Familiares de pessoas mortas pela polícia se uniram em Londrina no movimento Justiça por Almas – Mães de Luto em Luta, que
cobra providências em relação à letalidade da Polícia Militar no Paraná. Eles afirmam
estar certos da existência de grupos de extermínio dentro da corporação no
Estado e que esses grupos atuariam especialmente nas periferias.

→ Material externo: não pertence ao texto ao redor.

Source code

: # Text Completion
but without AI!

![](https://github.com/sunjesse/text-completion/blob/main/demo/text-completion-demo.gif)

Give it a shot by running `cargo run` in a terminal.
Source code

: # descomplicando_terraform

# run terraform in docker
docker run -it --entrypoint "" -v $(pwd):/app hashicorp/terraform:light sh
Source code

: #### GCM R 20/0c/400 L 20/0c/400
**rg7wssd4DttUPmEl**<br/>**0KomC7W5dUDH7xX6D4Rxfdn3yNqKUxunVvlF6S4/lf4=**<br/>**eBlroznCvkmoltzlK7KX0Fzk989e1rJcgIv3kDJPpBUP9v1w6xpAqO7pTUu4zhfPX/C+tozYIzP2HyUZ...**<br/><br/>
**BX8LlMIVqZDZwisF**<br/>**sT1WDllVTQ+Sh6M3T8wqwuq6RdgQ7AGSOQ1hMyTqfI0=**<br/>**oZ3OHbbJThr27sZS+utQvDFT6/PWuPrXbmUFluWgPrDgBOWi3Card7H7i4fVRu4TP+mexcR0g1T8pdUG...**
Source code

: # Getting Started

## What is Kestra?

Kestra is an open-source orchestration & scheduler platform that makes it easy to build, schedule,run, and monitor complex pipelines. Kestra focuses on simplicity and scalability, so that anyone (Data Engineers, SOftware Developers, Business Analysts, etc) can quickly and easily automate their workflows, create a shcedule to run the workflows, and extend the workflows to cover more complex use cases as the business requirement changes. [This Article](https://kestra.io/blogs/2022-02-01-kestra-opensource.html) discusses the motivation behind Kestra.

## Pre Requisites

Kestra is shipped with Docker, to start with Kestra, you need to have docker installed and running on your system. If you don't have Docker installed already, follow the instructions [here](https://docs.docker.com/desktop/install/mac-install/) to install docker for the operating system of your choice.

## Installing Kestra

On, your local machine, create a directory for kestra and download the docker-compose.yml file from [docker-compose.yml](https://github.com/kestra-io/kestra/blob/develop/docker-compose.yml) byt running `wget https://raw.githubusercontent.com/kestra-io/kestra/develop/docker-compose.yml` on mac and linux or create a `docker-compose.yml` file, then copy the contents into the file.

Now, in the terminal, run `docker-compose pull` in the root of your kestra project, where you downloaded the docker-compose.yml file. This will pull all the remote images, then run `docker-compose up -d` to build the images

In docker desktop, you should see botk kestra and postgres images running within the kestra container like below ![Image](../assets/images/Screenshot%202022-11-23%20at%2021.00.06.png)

Todos os integrantes do movimento relatam histórias muito semelhantes. Eles afirmam que embora a vítima estivesse desarmada, a versão oficial é de que a morte teria sido decorrência de confronto com a polícia. Hayda Melo da Silva juntou-se ao Movimento Justiça por Almas depois que seu único filho, então com 18 anos, foi morto por policiais militares, em 2022. Como membro do movimento, uma de suas reivindicações é pelo uso de câmeras nos uniformes dos policiais, mas considera "vergonhosa" a forma como essa medida está sendo introduzida no Paraná. “É uma vergonha nosso governador colocar 300 câmeras em quase 18 mil agentes e mais vergonhoso ainda é falar que vai fazer um projeto piloto, sendo que em todos os estados onde as câmeras já são utilizadas já foi comprovado que foi positivo para a população e também para os policiais. Caiu a letalidade policial e caíram também as mortes de policiais por bandidos”, comentou Silva. “E eu duvido que eles vão colocar essas câmeras nos policiais que matam, duvido que vão colocar câmeras nos policiais do Choque e da Rotam (Rondas Ostensivas Táticas Metropolitanas).”
A PM do Paraná foi procurada pela reportagem por dois dias, mas não se pronunciou.